▶ _Task prompt_: Reproduce the text of the listing below, starting at the line that contains "Recent Posts" and ending at the line that contains "басты кинопремьераларды ұсынамыз.", leaving out the pictures.

▶ _Material for the task_:
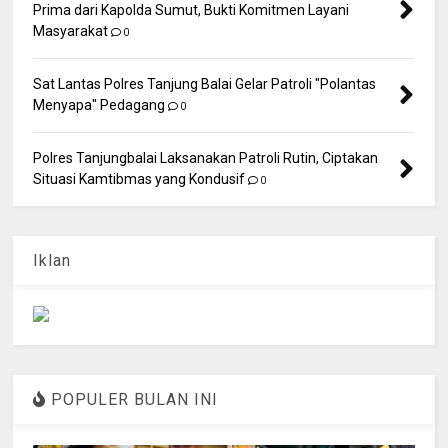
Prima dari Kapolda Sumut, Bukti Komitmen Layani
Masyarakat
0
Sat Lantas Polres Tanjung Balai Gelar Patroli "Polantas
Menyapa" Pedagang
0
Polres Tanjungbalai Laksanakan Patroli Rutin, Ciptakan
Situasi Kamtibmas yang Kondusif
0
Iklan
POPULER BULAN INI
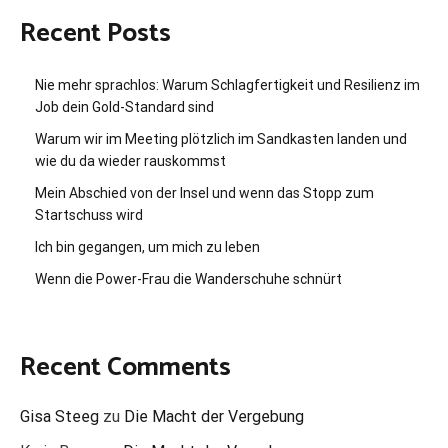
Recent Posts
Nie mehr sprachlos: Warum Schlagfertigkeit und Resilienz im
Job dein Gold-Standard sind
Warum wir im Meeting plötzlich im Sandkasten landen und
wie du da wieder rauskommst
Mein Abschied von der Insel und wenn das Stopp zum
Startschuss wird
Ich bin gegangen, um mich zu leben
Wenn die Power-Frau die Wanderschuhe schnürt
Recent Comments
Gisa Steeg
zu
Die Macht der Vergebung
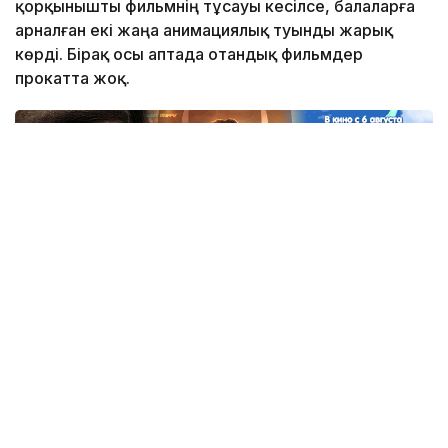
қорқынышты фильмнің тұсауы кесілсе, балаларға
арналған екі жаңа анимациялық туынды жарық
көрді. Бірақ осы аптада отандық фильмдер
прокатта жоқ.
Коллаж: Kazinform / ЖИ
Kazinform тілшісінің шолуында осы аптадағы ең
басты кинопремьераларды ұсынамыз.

* * *

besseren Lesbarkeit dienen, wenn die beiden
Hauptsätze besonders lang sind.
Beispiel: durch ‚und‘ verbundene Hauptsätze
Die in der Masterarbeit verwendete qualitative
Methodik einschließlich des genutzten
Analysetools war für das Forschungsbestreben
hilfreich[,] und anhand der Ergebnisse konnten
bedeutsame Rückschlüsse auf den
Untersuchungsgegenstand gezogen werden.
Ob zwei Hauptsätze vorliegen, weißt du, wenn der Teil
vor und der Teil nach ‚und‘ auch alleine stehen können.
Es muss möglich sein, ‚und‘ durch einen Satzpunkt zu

...

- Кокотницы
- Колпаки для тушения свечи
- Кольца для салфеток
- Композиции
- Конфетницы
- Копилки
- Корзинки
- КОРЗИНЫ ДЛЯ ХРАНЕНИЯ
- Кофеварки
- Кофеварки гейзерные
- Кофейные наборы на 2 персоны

▶ _Solution_:
Recent Posts
Nie mehr sprachlos: Warum Schlagfertigkeit und Resilienz im
Job dein Gold-Standard sind
Warum wir im Meeting plötzlich im Sandkasten landen und
wie du da wieder rauskommst
Mein Abschied von der Insel und wenn das Stopp zum
Startschuss wird
Ich bin gegangen, um mich zu leben
Wenn die Power-Frau die Wanderschuhe schnürt
Recent Comments
Gisa Steeg
zu
Die Macht der Vergebung
қорқынышты фильмнің тұсауы кесілсе, балаларға
арналған екі жаңа анимациялық туынды жарық
көрді. Бірақ осы аптада отандық фильмдер
прокатта жоқ.
Коллаж: Kazinform / ЖИ
Kazinform тілшісінің шолуында осы аптадағы ең
басты кинопремьераларды ұсынамыз.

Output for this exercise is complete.